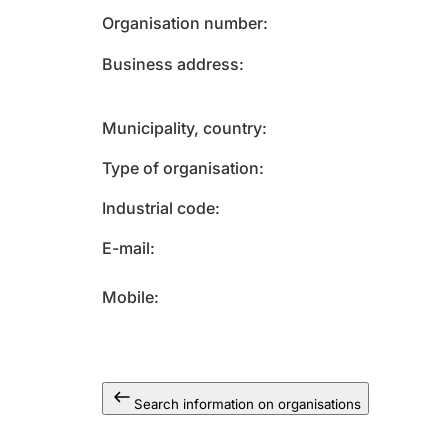
Organisation number
Business address
Municipality, country
Type of organisation
Industrial code
E-mail
Mobile
Search information on organisations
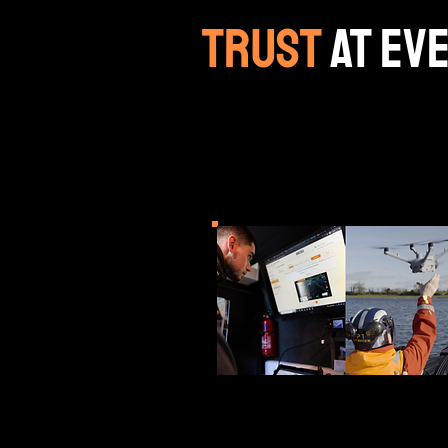
trust
at ev
ANGOKA secure communic
autonomous and mission‑
space and critical infras
UAV Mesh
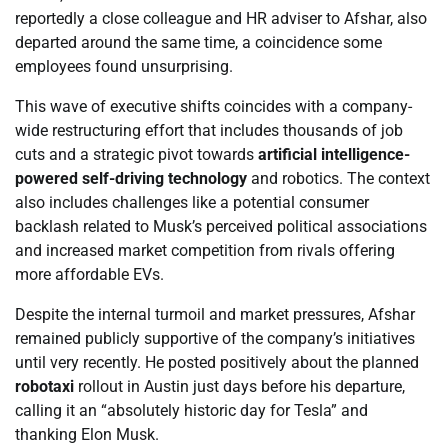
reportedly a close colleague and HR adviser to Afshar, also
departed around the same time, a coincidence some
employees found unsurprising.
This wave of executive shifts coincides with a company-
wide restructuring effort that includes thousands of job
cuts and a strategic pivot towards
artificial intelligence-
powered self-driving technology
and robotics. The context
also includes challenges like a potential consumer
backlash related to Musk’s perceived political associations
and increased market competition from rivals offering
more affordable EVs.
Despite the internal turmoil and market pressures, Afshar
remained publicly supportive of the company’s initiatives
until very recently. He posted positively about the planned
robotaxi
rollout in Austin just days before his departure,
calling it an “absolutely historic day for Tesla” and
thanking Elon Musk.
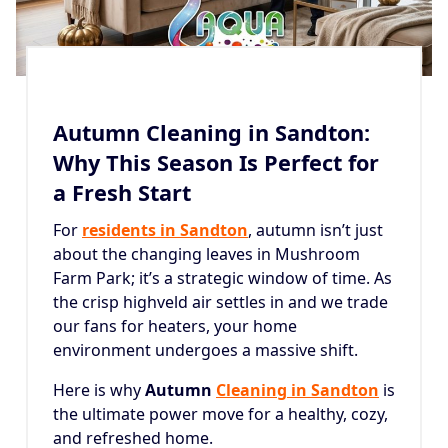
Autumn Cleaning in Sandton:
Why This Season Is Perfect for
a Fresh Start
For
residents in Sandton
, autumn isn’t just
about the changing leaves in Mushroom
Farm Park; it’s a strategic window of time. As
the crisp highveld air settles in and we trade
our fans for heaters, your home
environment undergoes a massive shift.
Here is why
Autumn
Cleaning in Sandton
is
the ultimate power move for a healthy, cozy,
and refreshed home.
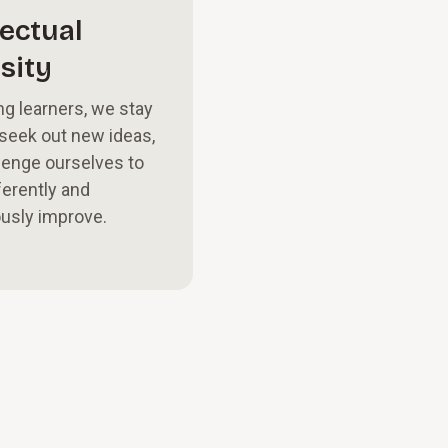
lectual
sity
ng learners, we stay
 seek out new ideas,
lenge ourselves to
ferently and
usly improve.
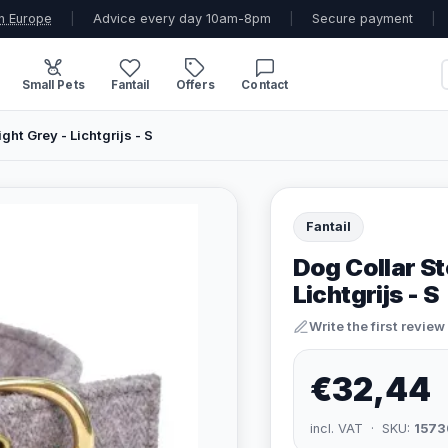
n Europe
|
Advice every day 10am-8pm
|
Secure payment
|
Small Pets
Fantail
Offers
Contact
ght Grey - Lichtgrijs - S
Fantail
Dog Collar Sto
Lichtgrijs - S
Write the first review
€32,44
incl. VAT · SKU:
1573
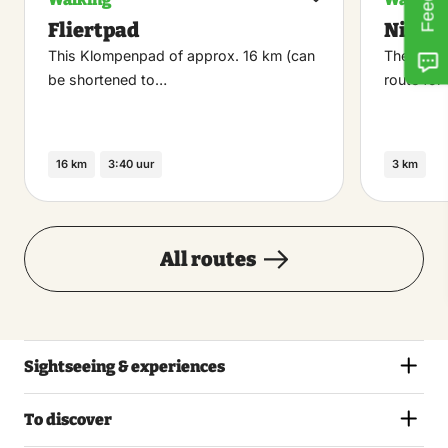
Maak
Fliertpad
Niebr
favoriet
This Klompenpad of approx. 16 km (can
The Niebr
be shortened to…
route for
16 km
3:40 uur
3 km
All routes
Sightseeing & experiences
To discover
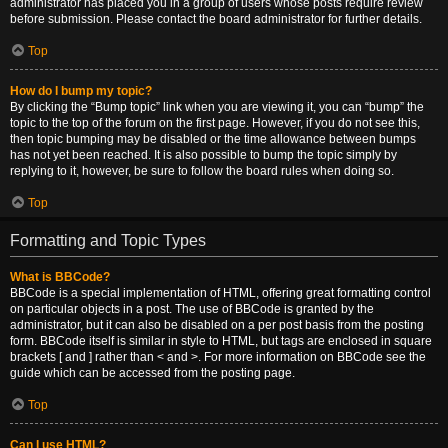
administrator has placed you in a group of users whose posts require review
before submission. Please contact the board administrator for further details.
Top
How do I bump my topic?
By clicking the “Bump topic” link when you are viewing it, you can “bump” the
topic to the top of the forum on the first page. However, if you do not see this,
then topic bumping may be disabled or the time allowance between bumps
has not yet been reached. It is also possible to bump the topic simply by
replying to it, however, be sure to follow the board rules when doing so.
Top
Formatting and Topic Types
What is BBCode?
BBCode is a special implementation of HTML, offering great formatting control
on particular objects in a post. The use of BBCode is granted by the
administrator, but it can also be disabled on a per post basis from the posting
form. BBCode itself is similar in style to HTML, but tags are enclosed in square
brackets [ and ] rather than < and >. For more information on BBCode see the
guide which can be accessed from the posting page.
Top
Can I use HTML?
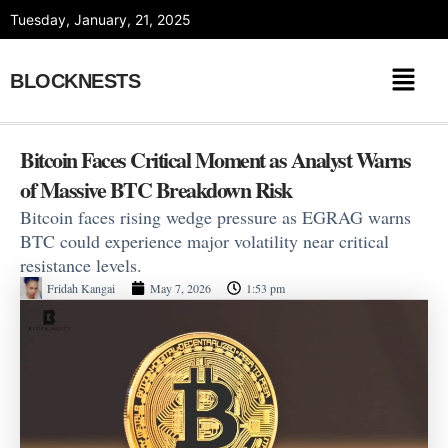
Skip
Tuesday, January, 21, 2025
to
content
BLOCKNESTS
Bitcoin Faces Critical Moment as Analyst Warns
of Massive BTC Breakdown Risk
Bitcoin faces rising wedge pressure as EGRAG warns
BTC could experience major volatility near critical
resistance levels.
Fridah Kangai
May 7, 2026
1:53 pm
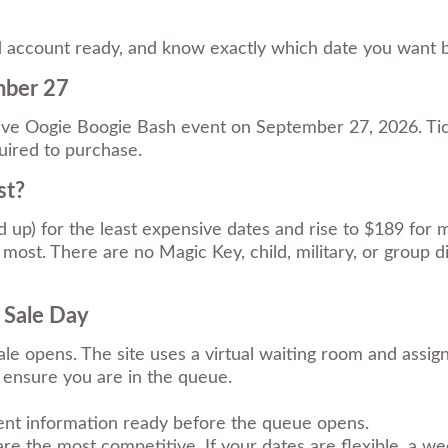
land account ready, and know exactly which date you want
mber 27
e Oogie Boogie Bash event on September 27, 2026. Tick
ired to purchase.
st?
nd up) for the least expensive dates and rise to $189 for
most. There are no Magic Key, child, military, or group di
 Sale Day
le opens. The site uses a virtual waiting room and assi
s ensure you are in the queue.
nt information ready before the queue opens.
e the most competitive. If your dates are flexible, a wee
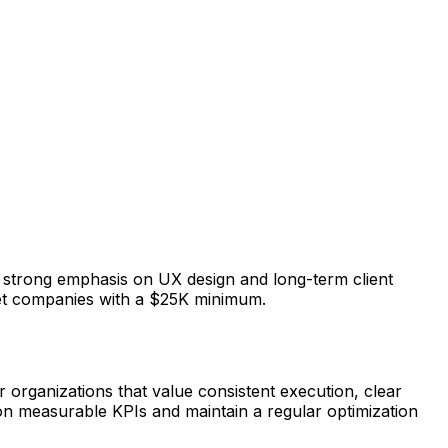
a strong emphasis on UX design and long-term client
rket companies with a $25K minimum.
 organizations that value consistent execution, clear
 on measurable KPIs and maintain a regular optimization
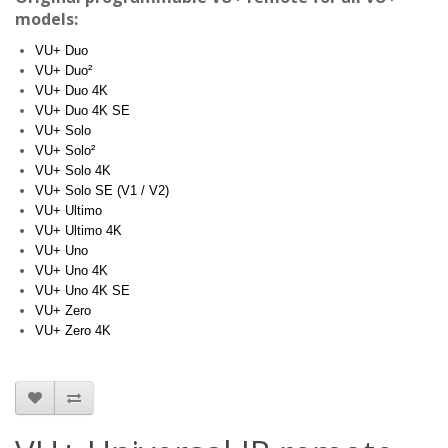
models:
VU+ Duo
VU+ Duo²
VU+ Duo 4K
VU+ Duo 4K SE
VU+ Solo
VU+ Solo²
VU+ Solo 4K
VU+ Solo SE (V1 / V2)
VU+ Ultimo
VU+ Ultimo 4K
VU+ Uno
VU+ Uno 4K
VU+ Uno 4K SE
VU+ Zero
VU+ Zero 4K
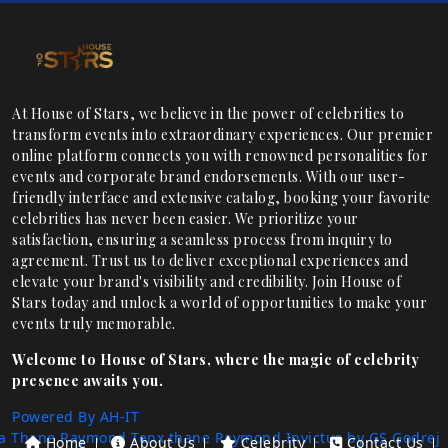
At House of Stars, we believe in the power of celebrities to
transform events into extraordinary experiences. Our premier
online platform connects you with renowned personalities for
events and corporate brand endorsements. With our user-
friendly interface and extensive catalog, booking your favorite
celebrities has never been easier. We prioritize your
satisfaction, ensuring a seamless process from inquiry to
agreement. Trust us to deliver exceptional experiences and
elevate your brand's visibility and credibility. Join House of
Stars today and unlock a world of opportunities to make your
events truly memorable.
Welcome to House of Stars, where the magic of celebrity
presence awaits you.
Powered By AH-IT
a Thane
Raymond Tenx thane
Raymond Invictus by GS
Godrej
Home
About Us
Celebrity
Contact Us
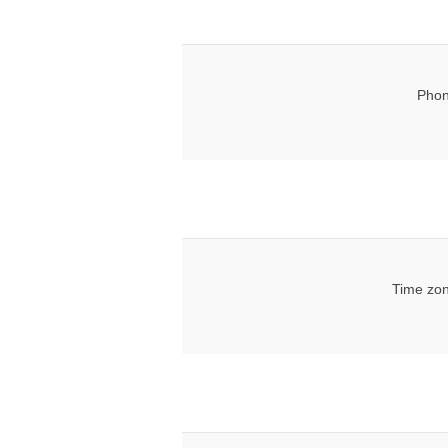
Phon
Time zon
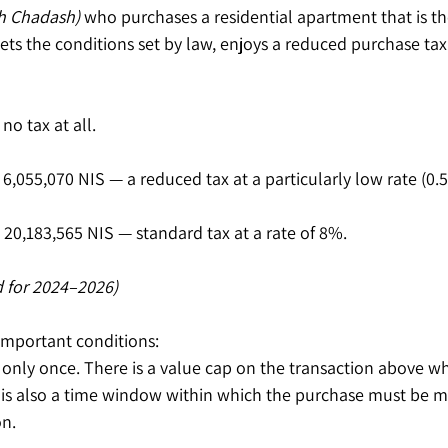
h Chadash)
 who purchases a residential apartment that is the
ts the conditions set by law, enjoys a reduced purchase tax 
no tax at all.
6,055,070 NIS — a reduced tax at a particularly low rate (0.
20,183,565 NIS — standard tax at a rate of 8%.
 for 2024–2026)
 important conditions:
 only once. There is a value cap on the transaction above wh
 is also a time window within which the purchase must be ma
on.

▸ TASK DETAILS:
Please reproduce the listing exactly, leaving out any pictures.

▸ RESPONSE:
Organisation number
Business address
Municipality, country
Type of organisation
Industrial code
E-mail
Mobile
Search information on organisations
trust
at ev
ANGOKA secure communic
autonomous and mission‑
space and critical infras
UAV Mesh
reportedly a close colleague and HR adviser to Afshar, also
departed around the same time, a coincidence some
employees found unsurprising.
This wave of executive shifts coincides with a company-
wide restructuring effort that includes thousands of job
cuts and a strategic pivot towards
artificial intelligence-
powered self-driving technology
and robotics. The context
also includes challenges like a potential consumer
backlash related to Musk’s perceived political associations
and increased market competition from rivals offering
more affordable EVs.
Despite the internal turmoil and market pressures, Afshar
remained publicly supportive of the company’s initiatives
until very recently. He posted positively about the planned
robotaxi
rollout in Austin just days before his departure,
calling it an “absolutely historic day for Tesla” and
thanking Elon Musk.
Autumn Cleaning in Sandton:
Why This Season Is Perfect for
a Fresh Start
For
residents in Sandton
, autumn isn’t just
about the changing leaves in Mushroom
Farm Park; it’s a strategic window of time. As
the crisp highveld air settles in and we trade
our fans for heaters, your home
environment undergoes a massive shift.
Here is why
Autumn
Cleaning in Sandton
is
the ultimate power move for a healthy, cozy,
and refreshed home.
lectual
sity
ng learners, we stay
 seek out new ideas,
lenge ourselves to
ferently and
usly improve.
n Europe
|
Advice every day 10am-8pm
|
Secure payment
|
Small Pets
Fantail
Offers
Contact
ght Grey - Lichtgrijs - S
Fantail
Dog Collar Sto
Lichtgrijs - S
Write the first review
€32,44
incl. VAT · SKU:
1573
Maak
Fliertpad
Niebr
favoriet
This Klompenpad of approx. 16 km (can
The Niebr
be shortened to…
route for
16 km
3:40 uur
3 km
All routes
Sightseeing & experiences
To discover
administrator has placed you in a group of users whose posts require review
before submission. Please contact the board administrator for further details.
Top
How do I bump my topic?
By clicking the “Bump topic” link when you are viewing it, you can “bump” the
topic to the top of the forum on the first page. However, if you do not see this,
then topic bumping may be disabled or the time allowance between bumps
has not yet been reached. It is also possible to bump the topic simply by
replying to it, however, be sure to follow the board rules when doing so.
Top
Formatting and Topic Types
What is BBCode?
BBCode is a special implementation of HTML, offering great formatting control
on particular objects in a post. The use of BBCode is granted by the
administrator, but it can also be disabled on a per post basis from the posting
form. BBCode itself is similar in style to HTML, but tags are enclosed in square
brackets [ and ] rather than < and >. For more information on BBCode see the
guide which can be accessed from the posting page.
Top
Can I use HTML?
Skip
Tuesday, January, 21, 2025
to
content
BLOCKNESTS
Bitcoin Faces Critical Moment as Analyst Warns
of Massive BTC Breakdown Risk
Bitcoin faces rising wedge pressure as EGRAG warns
BTC could experience major volatility near critical
resistance levels.
Fridah Kangai
May 7, 2026
1:53 pm
land account ready, and know exactly which date you want
mber 27
e Oogie Boogie Bash event on September 27, 2026. Tick
ired to purchase.
st?
nd up) for the least expensive dates and rise to $189 for
most. There are no Magic Key, child, military, or group di
 Sale Day
le opens. The site uses a virtual waiting room and assi
s ensure you are in the queue.
nt information ready before the queue opens.
e the most competitive. If your dates are flexible, a wee
a strong emphasis on UX design and long-term client
rket companies with a $25K minimum.
 organizations that value consistent execution, clear
 on measurable KPIs and maintain a regular optimization
models:
VU+ Duo
VU+ Duo²
VU+ Duo 4K
VU+ Duo 4K SE
VU+ Solo
VU+ Solo²
VU+ Solo 4K
VU+ Solo SE (V1 / V2)
VU+ Ultimo
VU+ Ultimo 4K
VU+ Uno
VU+ Uno 4K
VU+ Uno 4K SE
VU+ Zero
VU+ Zero 4K
At House of Stars, we believe in the power of celebrities to
transform events into extraordinary experiences. Our premier
online platform connects you with renowned personalities for
events and corporate brand endorsements. With our user-
friendly interface and extensive catalog, booking your favorite
celebrities has never been easier. We prioritize your
satisfaction, ensuring a seamless process from inquiry to
agreement. Trust us to deliver exceptional experiences and
elevate your brand's visibility and credibility. Join House of
Stars today and unlock a world of opportunities to make your
events truly memorable.
Welcome to House of Stars, where the magic of celebrity
presence awaits you.
Powered By AH-IT
a Thane
Raymond Tenx thane
Raymond Invictus by GS
Godrej
Home
About Us
Celebrity
Contact Us
Phon
Time zon
h Chadash)
 who purchases a residential apartment that is the
ts the conditions set by law, enjoys a reduced purchase tax 
no tax at all.
6,055,070 NIS — a reduced tax at a particularly low rate (0.
20,183,565 NIS — standard tax at a rate of 8%.
 for 2024–2026)
 important conditions:
 only once. There is a value cap on the transaction above wh
 is also a time window within which the purchase must be ma
on.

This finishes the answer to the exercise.